• **Records supplied**
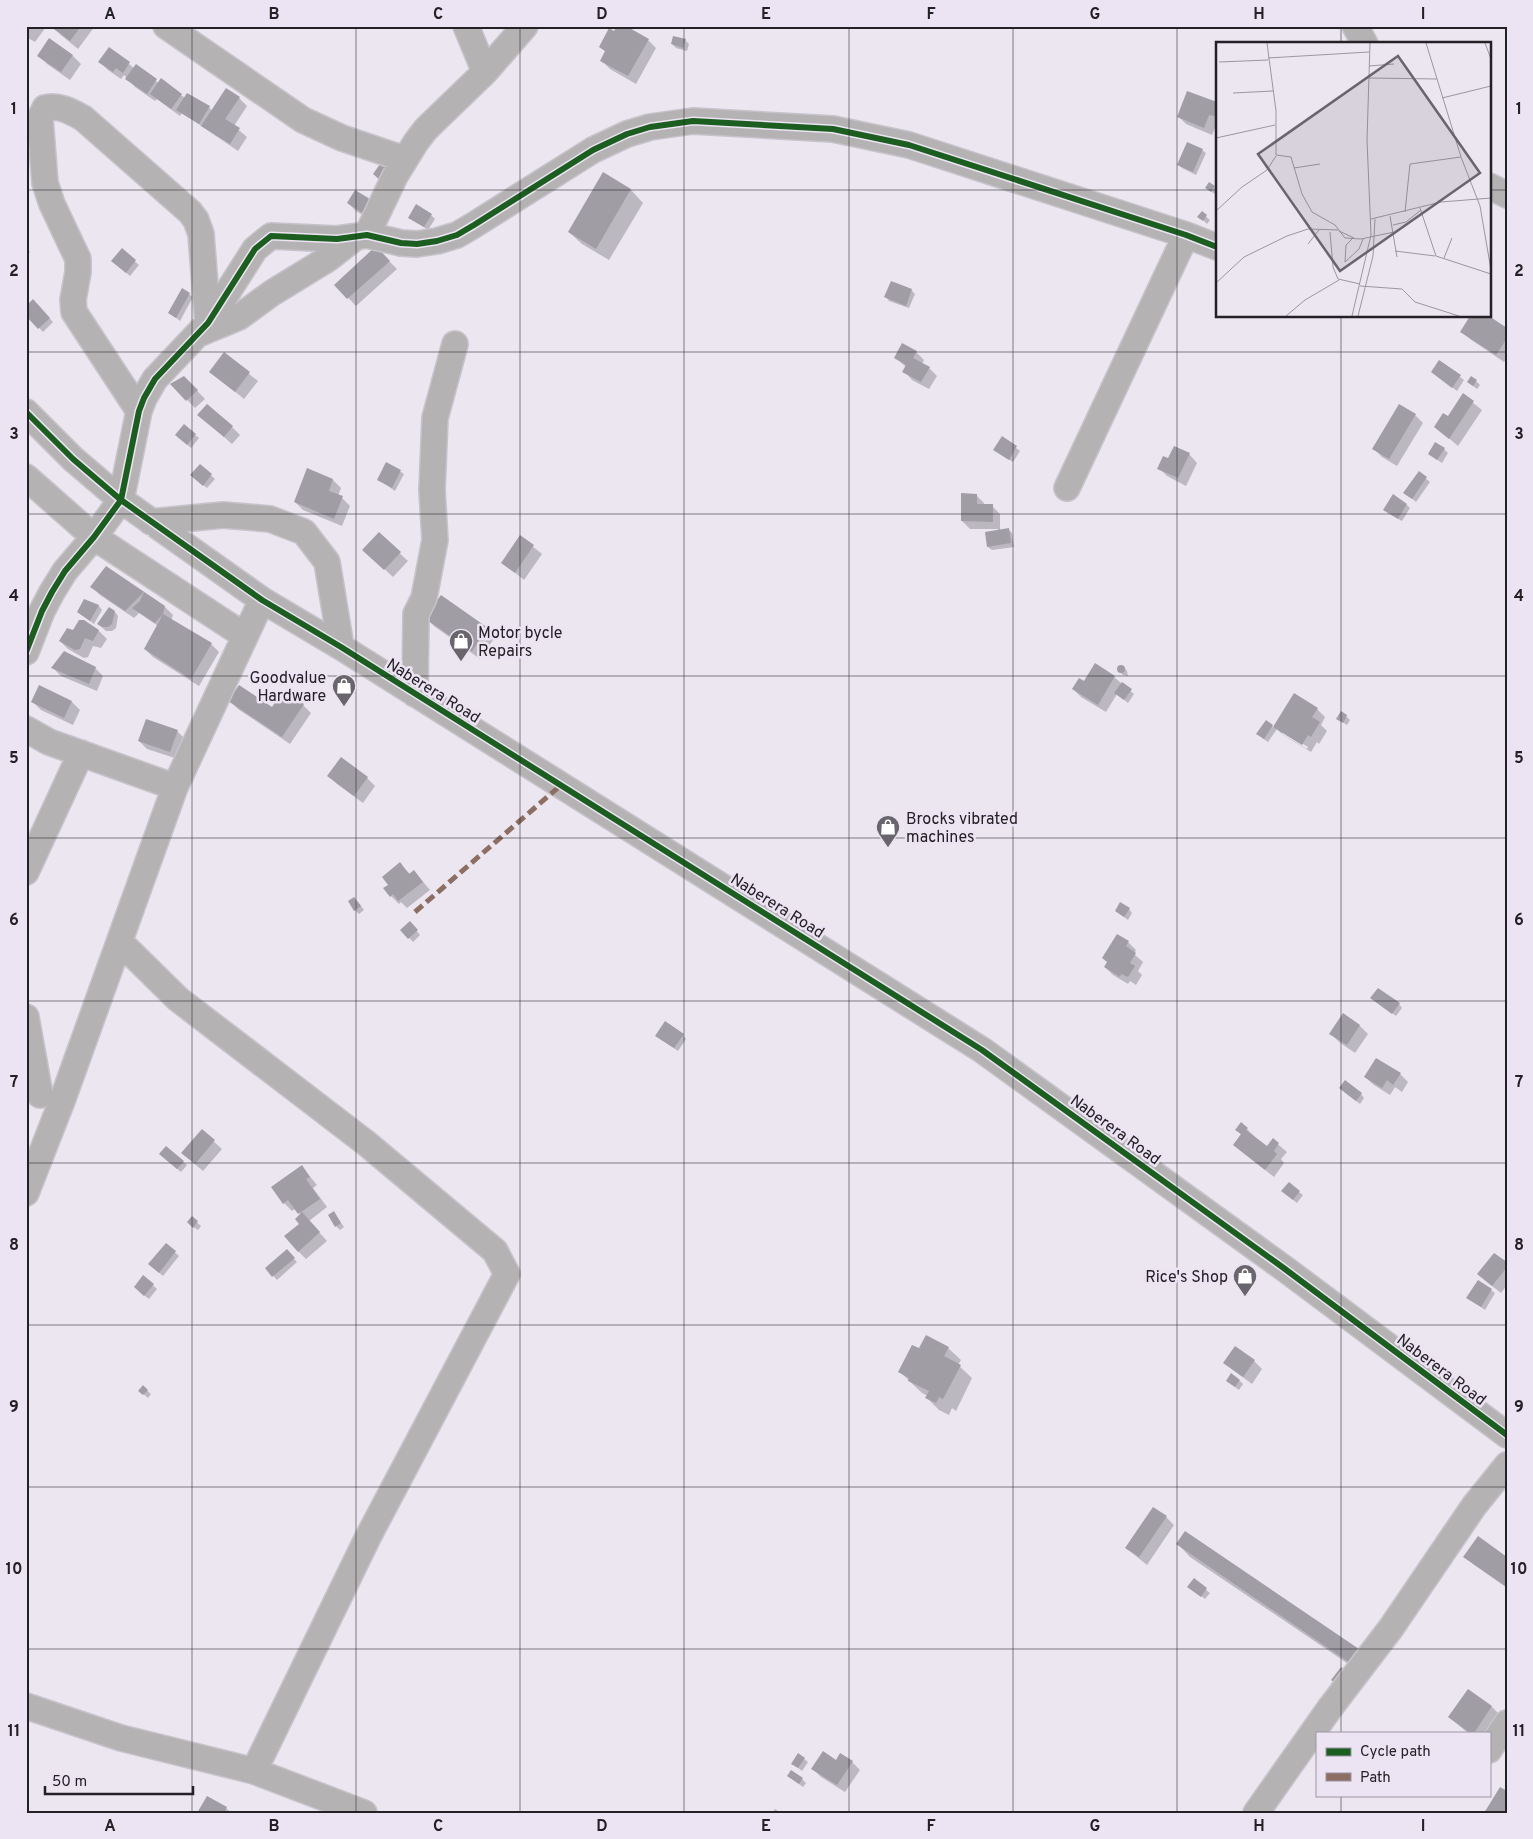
<svg xmlns="http://www.w3.org/2000/svg" width="1533" height="1839" viewBox="0 0 1533 1839" font-family="Overpass,sans-serif">
<rect width="100%" height="100%" fill="#ebe6f0"/>
<!-- shadow -->
<path fill="#0003" fill-rule="evenodd" d="M26,26H45L46,27L35,42L26,37Z
M53,26H95L78,49L61,35Z
M615,32L648,40L656,48L636,84L610,69L601,60L606,52L600,46Z
M50,40L73,56L81,64L70,80L47,64L39,56Z
M685,40L689,44L687,51L676,48L672,44Z
M109,48L134,68L159,83L161,80L185,98L209,107L212,111L239,98L247,106L234,126L247,137L238,151L182,113L180,116L157,99L155,101L135,87L124,75L121,79L108,70L100,62Z
M1217,104V123L1212,135L1186,124L1178,116Z
M1202,150L1206,153L1196,175L1182,168L1179,165Z
M604,174L631,190L643,203L609,260L582,244L569,232Z
M1214,187L1217,189L1215,194L1210,191Z
M348,203L380,226L356,211Z
M1202,213L1210,220L1207,224L1203,220Z
M431,215L435,219L428,230L410,218Z
M26,248L30,252L26,256Z
M122,250L139,265L130,276L117,265Z
M384,256L397,269L356,306L336,285Z
M183,290L193,297L180,321L170,313Z
M911,290L915,294L909,308L889,301L886,297Z
M33,301L53,322L43,332L26,314Z
M1507,330V358L1504,362L1470,339L1462,331Z
M916,352L924,360L922,364L929,368L937,376L929,389L912,380L904,371L906,367L896,358Z
M224,354L258,381L244,399L210,371Z
M1440,362L1464,380L1457,391L1432,372Z
M184,377L205,399L195,408L172,384Z
M1476,381L1480,385L1477,389L1468,382Z
M1463,395L1482,410L1458,446L1436,427L1448,418Z
M199,415L232,427L240,435L232,444Z
M1415,415L1423,423L1397,466L1382,457L1374,449Z
M195,435L199,438L191,448L180,438Z
M1002,438L1020,451L1013,462L995,450Z
M1444,449L1448,453L1442,463L1433,457Z
M1189,454L1197,463L1186,486L1167,476L1159,468L1169,460Z
M387,463L404,474L395,491L378,479Z
M200,465L215,479L207,488L196,479Z
M308,470L333,480L341,488L338,496L342,498L350,506L342,526L303,510L295,502Z
M1419,473L1430,482L1416,502L1409,496Z
M976,495L984,503V506H992L1000,514V530L1008,529L1012,533L1014,547L992,550L988,547L998,529H970L962,521Z
M1407,505L1410,508L1402,521L1388,513Z
M379,534L408,561L393,577L364,550Z
M521,537L542,554L524,580L503,563Z
M92,587L143,593L165,607L173,615L171,621L211,644L219,652L199,686L153,657L145,649L158,626L139,613L134,618L100,595Z
M84,601L99,606L102,610L94,624L78,612Z
M115,612L118,616L116,628L112,631H106L98,624Z
M426,618L487,629L495,637L480,659L434,626Z
M83,622L99,631L107,639L101,648L93,646L88,657L84,658L68,649L60,641Z
M1120,667H1124L1127,671L1128,676L1123,675L1120,672Z
M53,668H95L103,676L97,691L61,676Z
M1114,677L1134,694L1128,703L1117,694L1106,712L1081,697L1073,689L1085,683Z
M1294,695L1317,709L1325,717L1321,725L1327,731L1319,744L1317,742L1311,752L1283,735L1277,729L1268,742L1262,738L1267,722L1274,728ZM1282,731L1308,747L1307,749L1282,734Z
M230,701L273,708L303,705L311,713L290,744L238,709Z
M33,702H72L80,710L73,725L41,710Z
M1346,716L1350,720L1347,725L1338,719Z
M177,731L185,739L178,759L147,749L139,741Z
M329,776L367,778L375,786L363,803L337,784Z
M400,864L410,874L414,871L430,890L407,908L401,902L399,904L391,896L390,885Z
M358,902L364,910L359,914L355,910Z
M1129,909L1132,913L1128,920L1116,911Z
M410,923L420,935L413,942L402,930Z
M1128,942L1136,950L1134,954L1143,962L1138,971L1142,975L1136,985L1130,981L1128,984L1113,975L1105,967Z
M1376,1001L1399,1004L1402,1008L1396,1016Z
M1343,1015L1360,1026L1368,1034L1355,1053L1339,1042L1331,1034Z
M683,1035L686,1039L678,1051L660,1039Z
M1400,1074L1408,1082L1402,1092L1395,1087L1390,1095L1374,1085L1365,1077Z
M1344,1092L1361,1094L1364,1098L1360,1104Z
M1247,1129L1255,1137L1254,1138L1268,1148L1273,1140L1287,1152L1281,1159L1284,1163L1274,1177L1234,1145L1242,1135L1236,1130Z
M202,1131L222,1149L203,1171L191,1161Z
M164,1158L183,1162L187,1165L181,1172Z
M302,1167L317,1185L313,1188L327,1207L309,1221L327,1241L306,1259L298,1251L301,1215L296,1208L292,1211L284,1203Z
M1299,1192L1303,1195L1297,1203L1287,1195Z
M334,1213L344,1227L340,1230L336,1226Z
M192,1218L201,1226L198,1230L192,1226Z
M166,1244L179,1256L163,1276L154,1268Z
M287,1251L297,1262L277,1280L267,1269Z
M1507,1264V1285L1501,1293L1487,1282Z
M144,1277L157,1289L149,1299L139,1291Z
M1491,1290L1495,1293L1485,1310L1468,1298Z
M948,1348L961,1360L958,1365L972,1378L956,1411L952,1408L949,1415L939,1410L927,1398L928,1396L922,1393L900,1372L920,1350Z
M1254,1361L1262,1369L1252,1384L1233,1370L1225,1362Z
M1240,1381L1243,1384L1239,1390L1231,1384Z
M143,1387L151,1394L148,1398L140,1391Z
M1166,1517L1174,1525L1147,1565L1126,1548Z
M1178,1544L1358,1650L1370,1663L1363,1674L1190,1557Z
M1465,1556L1507,1558V1588L1473,1564Z
M1194,1580L1210,1593L1205,1599L1193,1590Z
M1468,1690L1492,1707L1500,1715L1487,1733H1468L1449,1717Z
M804,1759L808,1762L802,1771L793,1764Z
M836,1761L852,1762L860,1770L845,1792L821,1777L813,1769Z
M788,1776L802,1779L806,1783L803,1787Z
M226,1808L231,1813H199Z
M775,1809L781,1813H772Z"/>
<!-- building -->
<path fill="#a19da4" d="M52,26H81L70,41L51,27Z
M617,26H626L649,39L628,76L600,61L605,51L599,47L609,28L614,31Z
M673,36L686,39L683,48L671,44Z
M49,38L73,55L61,72L37,56Z
M109,47L130,62L123,73L116,68L113,72L98,62Z
M136,64L157,79L147,94L125,79Z
M161,78L182,94L171,109L150,94Z
M226,88L240,97L225,119L240,128L230,144L201,126Z
M1187,91L1217,102L1215,116L1209,115L1204,128L1177,117Z
M187,93L210,106L199,124L176,110Z
M1187,142L1203,149L1193,172L1177,165Z
M380,164L389,170L381,181L373,174Z
M603,172L631,189L596,249L568,232Z
M1209,182L1215,186L1211,192L1205,188Z
M355,190L380,205L371,219L347,203Z
M416,204L432,214L424,227L408,218Z
M1202,211L1207,215L1203,221L1197,217Z
M376,246L390,261L347,299L334,285Z
M122,248L136,260L126,273L111,261Z
M891,281L912,289L906,306L884,297Z
M182,288L190,293L176,318L168,313Z
M33,299L50,318L38,329L26,316V306Z
M1470,316H1489L1507,328V338L1496,355L1460,332Z
M902,343L917,351L913,358L930,367L921,382L902,372L906,365L894,358Z
M224,352L250,372L235,392L209,372Z
M1439,360L1461,375L1452,388L1431,372Z
M184,376L198,390L186,401L170,384Z
M1471,376L1477,380L1473,386L1467,382Z
M1463,393L1474,401L1449,439L1434,427L1443,413L1448,416Z
M207,404L233,426L224,437L197,415Z
M1399,404L1416,414L1389,459L1372,449Z
M184,424L196,434L187,445L175,435Z
M1002,436L1017,446L1009,460L993,450Z
M1435,442L1445,448L1437,460L1428,454Z
M1174,446L1190,453L1178,478L1157,469L1163,456L1168,458Z
M386,462L401,470L392,488L377,480Z
M200,464L212,474L203,486L190,475Z
M307,468L333,479L329,491L343,496L334,519L294,502Z
M1419,471L1427,477L1412,499L1403,493Z
M961,493L977,494V504H993V522L961,521Z
M1393,494L1407,504L1398,519L1383,510Z
M1009,528L1011,543L987,547L985,532Z
M379,532L401,552L384,570L362,550Z
M520,535L534,545L515,573L501,563Z
M106,566L165,606L163,614L212,643L191,679L144,649L163,614L155,623L132,608L140,601L144,592L125,611L90,587Z
M441,595L488,628L472,651L424,618Z
M84,599L99,605L90,621L77,612Z
M109,607L115,611L112,624L108,627H102L97,624Z
M79,620H84L99,630L93,641L85,638L80,649L75,650L59,641L67,628L73,630Z
M64,651L96,667L89,684L51,668Z
M1095,663L1115,676L1098,705L1072,689L1079,678L1084,681Z
M1117 669a4 4 0 1 1 8 0a4 4 0 1 1-8 0Z
M1122,682L1132,689L1124,700L1114,693Z
M39,685L72,701L64,718L31,702Z
M239,685L272,707L283,690L304,704L282,737L228,701Z
M1294,693L1318,708L1312,717L1320,722L1311,737L1308,735L1302,745L1273,727Z
M1341,711L1347,715L1343,723L1336,719Z
M146,719L178,730L170,752L138,741Z
M1266,720L1273,725L1264,739L1256,734Z
M341,757L368,777L354,796L327,776Z
M400,862L409,874L414,870L423,882L398,901L393,894L390,897L383,888L388,885L382,877Z
M354,897L361,906L354,911L348,901Z
M1120,902L1130,908L1124,917L1115,911Z
M410,921L418,930L408,939L400,930Z
M1117,934L1129,941L1126,946L1136,953L1130,963L1135,966L1128,977L1121,974L1120,977L1104,967L1107,962L1102,958Z
M1378,988L1400,1003L1392,1014L1370,998Z
M1343,1013L1360,1025L1347,1045L1329,1034Z
M665,1021L684,1034L674,1048L655,1036Z
M1376,1058L1401,1073L1393,1085L1387,1080L1382,1088L1364,1077Z
M1345,1080L1362,1093L1356,1101L1339,1088Z
M1241,1122L1248,1128L1246,1130L1267,1146L1273,1138L1279,1143L1274,1151L1277,1154L1265,1170L1233,1145L1241,1134L1235,1130Z
M202,1129L215,1140L195,1164L181,1153Z
M166,1146L184,1161L177,1169L159,1154Z
M302,1165L310,1177L306,1179L320,1199L298,1214L288,1200L283,1204L271,1187Z
M1289,1182L1300,1191L1293,1200L1281,1191Z
M334,1211L341,1223L335,1227L328,1215Z
M302,1212L320,1232L298,1252L284,1236L299,1224L295,1219Z
M192,1216L198,1221L193,1228L187,1222Z
M166,1243L176,1251L159,1273L148,1264Z
M287,1249L295,1258L272,1277L265,1268Z
M1494,1253L1507,1262V1267L1492,1286L1477,1274Z
M143,1275L154,1284L144,1296L134,1287Z
M1478,1280L1492,1289L1481,1307L1466,1298Z
M926,1335L949,1347L944,1356L961,1365L943,1399L939,1397L936,1403L925,1398L929,1391L908,1381L909,1378L898,1372L912,1345L919,1348Z
M1235,1346L1255,1360L1243,1377L1223,1363Z
M1231,1373L1240,1380L1235,1387L1226,1381Z
M143,1385L148,1390L143,1395L138,1391Z
M1153,1507L1167,1516L1139,1557L1125,1548Z
M1185,1531L1359,1649L1350,1663L1176,1544Z
M1478,1536L1507,1557V1587L1463,1557Z
M1194,1578L1207,1588L1201,1597L1187,1587Z
M1341,1667L1348,1673L1338,1685L1331,1680Z
M1468,1689L1492,1706L1474,1733H1470L1448,1717Z
M823,1751L836,1760L840,1753L853,1761L837,1785L811,1769Z
M798,1753L805,1758L798,1768L791,1764Z
M791,1770L803,1778L799,1784L787,1776Z
M1500,1787L1507,1791V1813H1484Z
M207,1796L227,1807L224,1813H197Z"/>
<g fill="none" stroke-linecap="round" stroke-linejoin="round">
<!-- minor casing -->
<g stroke="#c7c3cb" stroke-width="28">
<path id="minor" d="M166,26L303,120L342,138L404,159
M466,26L485,72
M1355,26L1365,44
M1489,186L1507,195
M367,235L395,176L416,142L426,129L485,72L525,26
M198,334L239,317L272,293L329,258L357,236
M139,411L74,312L73,300L78,272V259L52,204L45,183L40,118L45,108C58,104 72,112 83,118L190,212L196,220L201,234L208,323
M26,412L73,459L121,500L262,600L341,647L982,1050L1285,1269L1507,1435
M26,477L94,537L245,636
M1067,488L1186,235
M151,522L223,515L270,519L304,532L327,562L341,647
M26,652L42,611L52,592L65,571L94,537L121,500L139,411L144,398L155,379L208,323L255,249L271,236L337,239L367,235L401,243L417,244L437,241L457,235L474,225L593,150L627,134L650,127L693,121L833,129L909,145L1186,235L1217,247
M415,694L416,614L424,598L435,540L432,490L435,418L455,344
M26,729L49,742L175,787
M26,872L81,753
M120,942L178,999L366,1143L495,1251L507,1274L368,1537L254,1771
M26,1017L40,1095
M26,1193L62,1101L175,787L262,600
M26,1706L121,1738L254,1771L364,1813
M1489,1750L1507,1723
M1256,1813L1330,1708L1391,1628L1474,1506L1507,1465"/>
</g>
<!-- minor -->
<use href="#minor" stroke="#b5b2b3" stroke-width="25"/>
<!-- quiet -->
<path stroke="#8d6e63" stroke-width="5" stroke-dasharray="10 5" stroke-linecap="butt" d="M415,912L561,785"/>
<!-- cycleway casing -->
<g stroke="#ece3f3" stroke-width="9">
<path id="cycleway" d="M26,412L73,459L121,500L262,600L341,647L982,1050L1285,1269L1507,1435
M26,652L42,611L52,592L65,571L94,537L121,500L139,411L144,398L155,379L208,323L255,249L271,236L337,239L367,235L401,243L417,244L437,241L457,235L474,225L593,150L627,134L650,127L693,121L833,129L909,145L1186,235L1217,247"/>
</g>
<!-- cycleway -->
<use href="#cycleway" stroke="#1b5e20" stroke-width="6"/>
</g>
<!-- grid -->
<path fill="none" stroke="#232026" stroke-width="1" stroke-opacity="0.55" d="M192,26V1813M356,26V1813M520,26V1813M684,26V1813M849,26V1813M1013,26V1813M1177,26V1813M1341,26V44M26,190H1217M1489,190H1507M1341,316V1733M26,352H1507M26,514H1507M26,676H1507M26,838H1507M26,1001H1507M26,1163H1507M26,1325H1507M26,1487H1507M26,1649H1507M1341,1795V1813"/>
<!-- icons -->
<defs>
<g id="shop-pin" transform="scale(1.25)"><path d="M0 17L-7.5 6A9.5 9.5 0 1 1 7.5 6Z" fill="#69656d" stroke="#ece3f3"/><path d="M-5-2.5h2.3a2.7 3.5 0 0 1 5.4 0H5L5.5 6h-11ZM-1.5-2.5h3a1.5 2.3 0 0 0-3 0Z" fill="#fff"/></g>
</defs>
<g fill-rule="evenodd">
<use href="#shop-pin" x="461" y="641"/>
<use href="#shop-pin" x="344" y="686"/>
<use href="#shop-pin" x="888" y="827"/>
<use href="#shop-pin" x="1245" y="1276"/>
</g>
<g text-anchor="middle" stroke-width="5" stroke-linejoin="round" paint-order="stroke">
<!-- poi labels -->
<g font-size="16" fill="#232026" stroke="#ece3f3" text-anchor="start">
<text x="478" y="638">Motor bycle<tspan x="478" dy="18">Repairs</tspan></text>
<text x="326" y="683" text-anchor="end">Goodvalue<tspan x="326" dy="18">Hardware</tspan></text>
<text x="906" y="824">Brocks vibrated<tspan x="906" dy="18">machines</tspan></text>
<text x="1228" y="1282" text-anchor="end">Rice's Shop</text>
</g>
<!-- street labels -->
<g font-size="16" fill="#232026" stroke="#ece3f3">
<text transform="translate(434 690) rotate(32)" y="6">Naberera Road</text>
<text transform="translate(778 905) rotate(32)" y="6">Naberera Road</text>
<text transform="translate(1116 1129) rotate(36)" y="6">Naberera Road</text>
<text transform="translate(1442 1369) rotate(37)" y="6">Naberera Road</text>
</g>
</g>
<!-- overview -->
<g transform="translate(1216 42)">
<rect width="275" height="275" fill="#ebe6f0"/>
<path fill="none" stroke="#9b979f" stroke-width="1" d="M51,1L60,69V113L75,115L86,152L96,170L119,183L129,196L145,197L178,190M210,1L245,115L264,164L275,228M269,1L275,17M52,16L153,10M3,20L52,18M153,24L178,22M153,36L221,37M17,51L57,49M226,56L275,44M0,96L59,83M78,126L104,122M204,166L220,214L275,232M0,169L26,145L51,128L60,114M189,170L194,122L245,115M174,174L181,215M155,177L225,160L275,156M177,183L190,180L205,168M123,189L138,196M114,190L117,225L122,237L144,242M136,197L130,203L129,220L143,207L147,197M92,202L103,188M179,209L219,214M228,216L236,196M0,241L28,215L71,194L92,187L122,188M144,244L186,247L199,260L243,274M70,274L89,258L123,238M136,274L155,193L151,98L154,1M142,274L157,214L159,177"/>
<path fill="#69656d" fill-opacity="0.15" stroke="#69656d" stroke-width="2.5" d="M182,14L264,131L124,229L42,112Z"/>
<rect width="275" height="275" fill="none" stroke="#232026" stroke-width="2.5"/>
</g>
<!-- border -->
<rect width="1533" height="1839" fill="none" stroke="#ece3f3" stroke-width="55"/>
<!-- legend -->
<rect x="1316" y="1732" width="175" height="65" fill="#ece3f3" stroke="#9c95a1"/>
<rect x="1326" y="1748" width="25" height="8" fill="#1b5e20" stroke="#9c95a1"/>
<text x="1360" y="1756" font-size="15" fill="#232026">Cycle path</text>
<rect x="1326" y="1773" width="25" height="8" fill="#8d6e63" stroke="#9c95a1"/>
<text x="1360" y="1782" font-size="15" fill="#232026">Path</text>
<!-- scale -->
<path d="M45 1786v8h148v-8" fill="none" stroke="#232026" stroke-width="2.5"/>
<text x="52" y="1786" font-size="15" fill="#232026" stroke="#ece3f3" stroke-width="4" paint-order="stroke">50 m</text>
<rect x="28" y="28" width="1478" height="1784" fill="none" stroke="#232026" stroke-width="2"/>
<g font-size="16" text-anchor="middle" font-weight="bold" fill="#232026">
<text x="110" y="19">A</text>
<text x="274" y="19">B</text>
<text x="438" y="19">C</text>
<text x="602" y="19">D</text>
<text x="766" y="19">E</text>
<text x="931" y="19">F</text>
<text x="1095" y="19">G</text>
<text x="1259" y="19">H</text>
<text x="1423" y="19">I</text>
<text x="14" y="114">1</text>
<text x="1519" y="114">1</text>
<text x="14" y="276">2</text>
<text x="1519" y="276">2</text>
<text x="14" y="439">3</text>
<text x="1519" y="439">3</text>
<text x="14" y="601">4</text>
<text x="1519" y="601">4</text>
<text x="14" y="763">5</text>
<text x="1519" y="763">5</text>
<text x="14" y="925">6</text>
<text x="1519" y="925">6</text>
<text x="14" y="1087">7</text>
<text x="1519" y="1087">7</text>
<text x="14" y="1250">8</text>
<text x="1519" y="1250">8</text>
<text x="14" y="1412">9</text>
<text x="1519" y="1412">9</text>
<text x="14" y="1574">10</text>
<text x="1519" y="1574">10</text>
<text x="14" y="1736">11</text>
<text x="1519" y="1736">11</text>
<text x="110" y="1831">A</text>
<text x="274" y="1831">B</text>
<text x="438" y="1831">C</text>
<text x="602" y="1831">D</text>
<text x="766" y="1831">E</text>
<text x="931" y="1831">F</text>
<text x="1095" y="1831">G</text>
<text x="1259" y="1831">H</text>
<text x="1423" y="1831">I</text>
</g>
</svg>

• **About this exercise**
Working from the data above, extract solely the lines from the one containing "M961,493L977,494V504H993V522L961,521Z" through the one containing "M1095,663L1115,676L1098,705L1072,689L1079,678L1084,681Z", exactly as they appear, both included.

• **Result below**
M961,493L977,494V504H993V522L961,521Z
M1393,494L1407,504L1398,519L1383,510Z
M1009,528L1011,543L987,547L985,532Z
M379,532L401,552L384,570L362,550Z
M520,535L534,545L515,573L501,563Z
M106,566L165,606L163,614L212,643L191,679L144,649L163,614L155,623L132,608L140,601L144,592L125,611L90,587Z
M441,595L488,628L472,651L424,618Z
M84,599L99,605L90,621L77,612Z
M109,607L115,611L112,624L108,627H102L97,624Z
M79,620H84L99,630L93,641L85,638L80,649L75,650L59,641L67,628L73,630Z
M64,651L96,667L89,684L51,668Z
M1095,663L1115,676L1098,705L1072,689L1079,678L1084,681Z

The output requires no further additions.